Breaking this statement down to understand it better. First we are selecting the column mean revenue

In [0]:
df['MonthlyCharges'].head()

Next we evaluate all of the individual rows and return a boolean (True/False) that tells us whether they meet the condition (greater than 70) 

In [0]:
(df['MonthlyCharges']>70).head()

Finally we call the data frame and select all the rows that meet our condition

In [0]:
df[df['MonthlyCharges']>70].head()

---
## AND and OR

In python we use & and | to represent AND and OR

SQL:

    SELECT *
  
    FROM df
    
    WHERE MonthlyCharges > 70 & TotalCharges < 500

In [0]:
df[(df['MonthlyCharges']>70) & (df['TotalCharges']<500)].head()

## Question 1: Data subset - Customers and their products
Create a new dataset and call it 'df_subset'. df_subset should include the columns customer ID, Phone service, Internet service, Online security, Device protection and Streaming tv.


In [0]:
# Write your answer below:



## Question 2: Customers satisfying multiple conditions
From the original dataframe (df), How many customers have a partner, have phone service and are on a two year contract?

In [0]:
# Write your answer below:



## Question 3: Create a new variable
a) Create a new variable called 'Yearly_Charges' by multiplying the monthly charges of each customer by 12

b) What is the average Yearly charges per customer?


Hints:

a) You can create a new variable/column in the same way as you would call it in the example above. Also in python we use the star symbol for multiplication.
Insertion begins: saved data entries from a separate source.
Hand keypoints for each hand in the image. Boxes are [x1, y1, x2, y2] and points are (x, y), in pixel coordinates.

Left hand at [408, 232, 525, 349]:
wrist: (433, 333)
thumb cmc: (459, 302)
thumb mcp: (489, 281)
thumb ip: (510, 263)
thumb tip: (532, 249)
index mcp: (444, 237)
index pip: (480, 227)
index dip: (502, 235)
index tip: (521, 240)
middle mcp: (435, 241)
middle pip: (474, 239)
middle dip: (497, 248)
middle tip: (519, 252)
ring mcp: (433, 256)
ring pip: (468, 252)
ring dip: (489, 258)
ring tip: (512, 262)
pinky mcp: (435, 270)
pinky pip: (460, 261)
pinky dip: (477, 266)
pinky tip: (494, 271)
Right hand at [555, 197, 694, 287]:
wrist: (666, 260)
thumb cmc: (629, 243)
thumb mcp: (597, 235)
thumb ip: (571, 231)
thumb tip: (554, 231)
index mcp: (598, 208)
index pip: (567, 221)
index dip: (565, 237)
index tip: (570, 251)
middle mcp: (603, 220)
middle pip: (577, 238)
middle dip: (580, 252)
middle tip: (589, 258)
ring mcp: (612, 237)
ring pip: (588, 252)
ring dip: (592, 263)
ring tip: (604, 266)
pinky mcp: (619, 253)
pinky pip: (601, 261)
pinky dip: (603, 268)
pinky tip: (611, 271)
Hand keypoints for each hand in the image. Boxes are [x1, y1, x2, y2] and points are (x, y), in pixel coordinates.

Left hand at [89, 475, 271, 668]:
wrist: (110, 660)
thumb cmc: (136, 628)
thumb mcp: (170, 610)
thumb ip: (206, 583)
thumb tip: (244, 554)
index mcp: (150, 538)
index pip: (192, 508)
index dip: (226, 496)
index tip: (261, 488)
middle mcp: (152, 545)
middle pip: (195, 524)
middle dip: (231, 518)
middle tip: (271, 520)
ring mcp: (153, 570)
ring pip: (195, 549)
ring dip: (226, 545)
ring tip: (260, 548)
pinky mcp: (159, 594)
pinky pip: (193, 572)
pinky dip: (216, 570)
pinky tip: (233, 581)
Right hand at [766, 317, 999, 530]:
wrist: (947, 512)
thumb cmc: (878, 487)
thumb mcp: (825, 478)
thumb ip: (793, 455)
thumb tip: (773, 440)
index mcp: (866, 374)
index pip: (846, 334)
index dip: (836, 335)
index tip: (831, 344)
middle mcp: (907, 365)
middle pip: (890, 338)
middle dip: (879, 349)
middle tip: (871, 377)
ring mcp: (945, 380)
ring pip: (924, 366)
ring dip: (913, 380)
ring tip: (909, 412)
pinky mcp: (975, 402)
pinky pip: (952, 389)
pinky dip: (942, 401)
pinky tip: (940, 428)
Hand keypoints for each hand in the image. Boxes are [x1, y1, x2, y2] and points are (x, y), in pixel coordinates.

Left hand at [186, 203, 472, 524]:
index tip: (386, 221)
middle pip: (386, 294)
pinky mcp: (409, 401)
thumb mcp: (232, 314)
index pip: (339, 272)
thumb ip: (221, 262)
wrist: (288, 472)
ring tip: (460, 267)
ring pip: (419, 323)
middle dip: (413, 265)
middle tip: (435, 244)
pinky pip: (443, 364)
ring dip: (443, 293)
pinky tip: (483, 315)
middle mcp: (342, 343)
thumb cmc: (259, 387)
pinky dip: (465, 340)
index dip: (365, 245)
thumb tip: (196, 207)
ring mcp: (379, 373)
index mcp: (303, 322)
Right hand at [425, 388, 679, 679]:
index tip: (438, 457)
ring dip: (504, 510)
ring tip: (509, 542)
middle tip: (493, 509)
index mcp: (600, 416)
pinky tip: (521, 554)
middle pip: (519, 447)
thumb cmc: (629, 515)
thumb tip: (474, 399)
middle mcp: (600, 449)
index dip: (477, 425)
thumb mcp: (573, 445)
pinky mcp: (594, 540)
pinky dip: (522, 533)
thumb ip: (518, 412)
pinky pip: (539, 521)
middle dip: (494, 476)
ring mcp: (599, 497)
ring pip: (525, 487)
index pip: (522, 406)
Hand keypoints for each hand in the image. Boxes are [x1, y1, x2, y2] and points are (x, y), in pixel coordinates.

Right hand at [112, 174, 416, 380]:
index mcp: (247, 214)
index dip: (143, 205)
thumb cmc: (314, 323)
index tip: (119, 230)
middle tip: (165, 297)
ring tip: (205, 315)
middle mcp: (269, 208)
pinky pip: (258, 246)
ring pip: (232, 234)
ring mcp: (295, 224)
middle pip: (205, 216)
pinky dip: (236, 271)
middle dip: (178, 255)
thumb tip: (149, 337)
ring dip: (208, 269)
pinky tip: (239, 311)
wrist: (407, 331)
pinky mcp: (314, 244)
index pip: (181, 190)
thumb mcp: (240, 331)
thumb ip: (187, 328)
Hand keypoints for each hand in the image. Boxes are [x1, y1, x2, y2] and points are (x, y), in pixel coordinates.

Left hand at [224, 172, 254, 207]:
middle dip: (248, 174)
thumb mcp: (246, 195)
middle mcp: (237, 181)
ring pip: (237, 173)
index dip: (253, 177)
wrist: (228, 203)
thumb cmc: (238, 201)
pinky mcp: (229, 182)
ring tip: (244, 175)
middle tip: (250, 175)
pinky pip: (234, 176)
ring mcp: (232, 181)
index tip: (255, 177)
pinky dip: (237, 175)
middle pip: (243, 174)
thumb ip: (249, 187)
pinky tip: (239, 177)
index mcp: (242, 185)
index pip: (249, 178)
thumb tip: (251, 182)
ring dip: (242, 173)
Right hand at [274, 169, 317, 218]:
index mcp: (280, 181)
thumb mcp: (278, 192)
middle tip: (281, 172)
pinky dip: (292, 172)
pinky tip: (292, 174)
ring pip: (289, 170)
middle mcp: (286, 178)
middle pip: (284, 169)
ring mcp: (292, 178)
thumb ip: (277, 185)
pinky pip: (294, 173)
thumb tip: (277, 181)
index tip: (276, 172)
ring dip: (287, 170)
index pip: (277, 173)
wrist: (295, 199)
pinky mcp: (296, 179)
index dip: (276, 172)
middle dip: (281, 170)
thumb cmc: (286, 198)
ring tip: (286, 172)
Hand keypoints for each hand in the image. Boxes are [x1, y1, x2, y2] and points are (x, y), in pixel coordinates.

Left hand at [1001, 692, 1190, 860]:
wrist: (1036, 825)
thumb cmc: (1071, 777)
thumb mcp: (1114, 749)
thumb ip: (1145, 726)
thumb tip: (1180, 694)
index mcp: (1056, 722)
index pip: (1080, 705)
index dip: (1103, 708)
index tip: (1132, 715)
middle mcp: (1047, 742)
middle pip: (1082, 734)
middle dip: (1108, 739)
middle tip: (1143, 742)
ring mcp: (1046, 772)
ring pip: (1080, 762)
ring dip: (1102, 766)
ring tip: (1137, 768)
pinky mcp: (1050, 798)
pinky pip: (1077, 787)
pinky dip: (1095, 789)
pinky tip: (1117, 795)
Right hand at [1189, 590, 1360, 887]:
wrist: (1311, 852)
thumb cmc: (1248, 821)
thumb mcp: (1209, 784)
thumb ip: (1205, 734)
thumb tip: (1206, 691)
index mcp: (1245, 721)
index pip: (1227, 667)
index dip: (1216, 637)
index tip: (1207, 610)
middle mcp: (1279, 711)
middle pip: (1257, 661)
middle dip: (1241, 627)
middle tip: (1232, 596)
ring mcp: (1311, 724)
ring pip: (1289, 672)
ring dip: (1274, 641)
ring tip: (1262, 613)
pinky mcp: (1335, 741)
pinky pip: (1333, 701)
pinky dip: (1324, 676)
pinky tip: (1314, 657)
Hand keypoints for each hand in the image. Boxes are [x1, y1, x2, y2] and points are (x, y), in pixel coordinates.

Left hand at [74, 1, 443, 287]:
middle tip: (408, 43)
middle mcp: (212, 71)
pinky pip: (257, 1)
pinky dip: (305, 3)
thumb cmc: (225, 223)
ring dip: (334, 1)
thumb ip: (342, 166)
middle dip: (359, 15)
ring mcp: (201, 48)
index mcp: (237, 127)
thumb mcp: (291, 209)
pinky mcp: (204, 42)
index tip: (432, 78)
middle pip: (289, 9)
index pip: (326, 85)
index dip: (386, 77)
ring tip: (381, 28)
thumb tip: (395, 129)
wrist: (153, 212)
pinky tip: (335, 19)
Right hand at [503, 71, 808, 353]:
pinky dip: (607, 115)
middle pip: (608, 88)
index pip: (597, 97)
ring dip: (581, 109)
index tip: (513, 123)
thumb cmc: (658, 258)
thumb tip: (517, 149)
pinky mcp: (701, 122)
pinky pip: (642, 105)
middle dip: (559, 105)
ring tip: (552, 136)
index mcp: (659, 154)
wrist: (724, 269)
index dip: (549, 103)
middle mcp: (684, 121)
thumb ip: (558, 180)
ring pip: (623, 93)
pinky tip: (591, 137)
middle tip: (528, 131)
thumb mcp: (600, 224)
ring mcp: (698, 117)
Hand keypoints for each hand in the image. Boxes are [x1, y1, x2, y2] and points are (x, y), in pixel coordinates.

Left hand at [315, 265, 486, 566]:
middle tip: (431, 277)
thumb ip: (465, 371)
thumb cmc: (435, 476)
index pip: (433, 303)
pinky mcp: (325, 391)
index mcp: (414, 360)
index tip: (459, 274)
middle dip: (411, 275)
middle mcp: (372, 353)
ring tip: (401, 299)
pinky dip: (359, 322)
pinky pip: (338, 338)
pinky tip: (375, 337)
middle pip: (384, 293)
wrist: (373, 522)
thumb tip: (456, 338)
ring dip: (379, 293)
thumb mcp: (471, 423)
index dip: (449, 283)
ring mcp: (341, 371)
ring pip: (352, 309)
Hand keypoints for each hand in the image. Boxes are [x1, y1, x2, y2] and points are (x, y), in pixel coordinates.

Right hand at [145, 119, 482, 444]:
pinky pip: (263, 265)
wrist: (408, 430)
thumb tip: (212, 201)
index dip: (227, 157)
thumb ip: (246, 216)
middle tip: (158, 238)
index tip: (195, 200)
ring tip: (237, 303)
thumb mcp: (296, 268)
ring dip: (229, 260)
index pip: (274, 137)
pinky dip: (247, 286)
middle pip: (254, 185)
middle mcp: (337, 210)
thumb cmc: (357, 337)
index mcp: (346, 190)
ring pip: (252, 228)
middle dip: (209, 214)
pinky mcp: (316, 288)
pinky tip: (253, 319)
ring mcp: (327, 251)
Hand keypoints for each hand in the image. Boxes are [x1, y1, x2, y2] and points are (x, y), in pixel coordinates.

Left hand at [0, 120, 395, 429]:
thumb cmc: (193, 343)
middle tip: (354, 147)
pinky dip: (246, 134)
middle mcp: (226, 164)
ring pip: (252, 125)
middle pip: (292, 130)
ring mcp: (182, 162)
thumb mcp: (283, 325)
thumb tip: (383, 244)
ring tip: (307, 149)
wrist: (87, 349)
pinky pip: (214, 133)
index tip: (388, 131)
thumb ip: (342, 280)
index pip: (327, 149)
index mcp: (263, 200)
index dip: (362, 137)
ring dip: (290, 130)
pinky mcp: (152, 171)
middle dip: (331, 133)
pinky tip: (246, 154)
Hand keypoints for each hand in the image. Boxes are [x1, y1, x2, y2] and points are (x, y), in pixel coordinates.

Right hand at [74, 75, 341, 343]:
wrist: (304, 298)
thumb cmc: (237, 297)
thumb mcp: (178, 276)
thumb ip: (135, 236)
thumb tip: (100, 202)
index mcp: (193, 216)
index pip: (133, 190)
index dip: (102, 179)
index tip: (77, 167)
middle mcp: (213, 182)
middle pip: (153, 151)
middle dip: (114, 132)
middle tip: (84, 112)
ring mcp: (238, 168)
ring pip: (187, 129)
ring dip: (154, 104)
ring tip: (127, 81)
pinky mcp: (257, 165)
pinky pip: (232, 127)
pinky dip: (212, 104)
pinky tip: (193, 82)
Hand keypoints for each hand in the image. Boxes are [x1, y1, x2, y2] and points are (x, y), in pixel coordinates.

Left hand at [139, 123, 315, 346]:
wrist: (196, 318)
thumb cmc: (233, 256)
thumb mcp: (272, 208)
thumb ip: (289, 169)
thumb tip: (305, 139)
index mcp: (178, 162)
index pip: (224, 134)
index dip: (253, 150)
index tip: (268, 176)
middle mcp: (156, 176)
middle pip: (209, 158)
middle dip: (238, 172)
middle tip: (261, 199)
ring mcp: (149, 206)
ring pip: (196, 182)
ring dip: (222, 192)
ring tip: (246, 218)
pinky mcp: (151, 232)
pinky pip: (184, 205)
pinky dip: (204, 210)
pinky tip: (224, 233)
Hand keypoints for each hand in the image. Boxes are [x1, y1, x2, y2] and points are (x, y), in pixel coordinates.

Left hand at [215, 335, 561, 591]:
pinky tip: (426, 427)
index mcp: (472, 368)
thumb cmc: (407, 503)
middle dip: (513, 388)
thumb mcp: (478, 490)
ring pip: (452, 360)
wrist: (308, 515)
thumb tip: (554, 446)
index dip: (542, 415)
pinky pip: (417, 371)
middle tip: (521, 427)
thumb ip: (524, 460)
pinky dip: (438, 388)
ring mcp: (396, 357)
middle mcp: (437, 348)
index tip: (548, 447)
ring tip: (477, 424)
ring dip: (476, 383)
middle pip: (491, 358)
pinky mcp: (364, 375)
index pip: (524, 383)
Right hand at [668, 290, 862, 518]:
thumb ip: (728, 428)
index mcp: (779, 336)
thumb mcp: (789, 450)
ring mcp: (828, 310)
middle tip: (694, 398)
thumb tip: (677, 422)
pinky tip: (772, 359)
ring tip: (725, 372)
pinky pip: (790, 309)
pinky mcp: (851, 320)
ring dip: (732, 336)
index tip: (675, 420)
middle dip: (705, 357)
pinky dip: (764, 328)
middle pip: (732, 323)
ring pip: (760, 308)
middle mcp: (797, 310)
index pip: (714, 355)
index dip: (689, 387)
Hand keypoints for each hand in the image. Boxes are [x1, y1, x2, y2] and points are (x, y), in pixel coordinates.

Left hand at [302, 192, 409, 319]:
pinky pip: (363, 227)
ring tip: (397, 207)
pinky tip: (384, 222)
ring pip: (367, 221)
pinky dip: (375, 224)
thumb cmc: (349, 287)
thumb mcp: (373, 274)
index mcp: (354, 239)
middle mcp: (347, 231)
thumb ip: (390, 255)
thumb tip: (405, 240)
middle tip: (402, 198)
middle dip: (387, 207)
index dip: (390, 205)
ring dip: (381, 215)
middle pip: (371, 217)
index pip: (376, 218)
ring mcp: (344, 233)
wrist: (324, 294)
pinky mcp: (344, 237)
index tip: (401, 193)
b) If you are stuck with this one. Search for a solution on google! (Stackoverflow is very useful)

In [0]:
# Write your answer below:


---
## IS NULL

We can identify nulls using the notna() and isna() methods

SQL:

    SELECT *
  
    FROM df
    
    WHERE TotalCharges IS NULL

In [0]:
df[df['TotalCharges'].isnull()].head()

.isnull() also returns a set of booleans 

In [0]:
df.isnull().head()

When you sum a boolean it counts True as 1 and False as 0. Here we are counting how many nulls there are in each column

In [0]:
df.isnull().sum()

---
## GROUP BY

SQL:
    
    SELECT COUNT(Customer_ID), PaymentMethod
    
    FROM df
    
    GROUP BY PaymentMethod

In [0]:
df.groupby('PaymentMethod').size()

In [0]:
df.groupby('PaymentMethod').count()

---
## ORDER BY

SQL:
    
    SELECT *
    
    FROM df
    
    ORDER BY MonthlyCharges DESC

In [0]:
df.sort_values(by='MonthlyCharges', ascending=False).head()

---
## JOIN

SQL: 
    
    SELECT *
    
    FROM df1
    
    INNER JOIN df2 ON df1.customerID = df2.customerID;

In [0]:
df1.head()

In [0]:
df2.head()

In [0]:
df_inner_join = df1.merge(df2, on='customerID', how='inner')

In [0]:
df_inner_join.head()

---
## UNION

SQL:
    
    SELECT *
    
    FROM df3
    
    UNION
    
    SELECT *
    
    FROM df4;

In [0]:
df3.head()

In [0]:
df4.head()

In [0]:
df_union = pd.concat([df3, df4]).drop_duplicates()

In [0]:
df_union.shape

In [0]:
df3.shape

In [0]:
df4.shape

---
# What else can we do with a dataframe?

---
### Shape

shape shows you the dimensions of the dataframe you're working with

In [0]:
df.shape

In [0]:
len(df)

--- 
## Columns

calling .columns on a dataframe shows you the names of all the columns in that dataframe

In [0]:
df.columns

---
## Value counts

value counts are a great way to quickly investigate the frequency of categorical features

they can be used in place of a groupby statement

In [0]:
df['PaymentMethod'].value_counts()

---
## Describe

Provides useful information on numerical features

In [0]:
df.describe()

In [0]:
df.min()

### Correlation

In [0]:
df.corr()

## Question 4: Who has the best deal?

a) Find the minimum Monthly Charges that a customer pays 

b) If you didn't already, find the customerID of this customer


## Question 5: Churners

From this data set, what proportion of customers churned?


## Question 6: Customer tenure and churn
a) What is the most commonly occuring number of months (tenure) for the customers to be with us

b) What about only for customers that churned?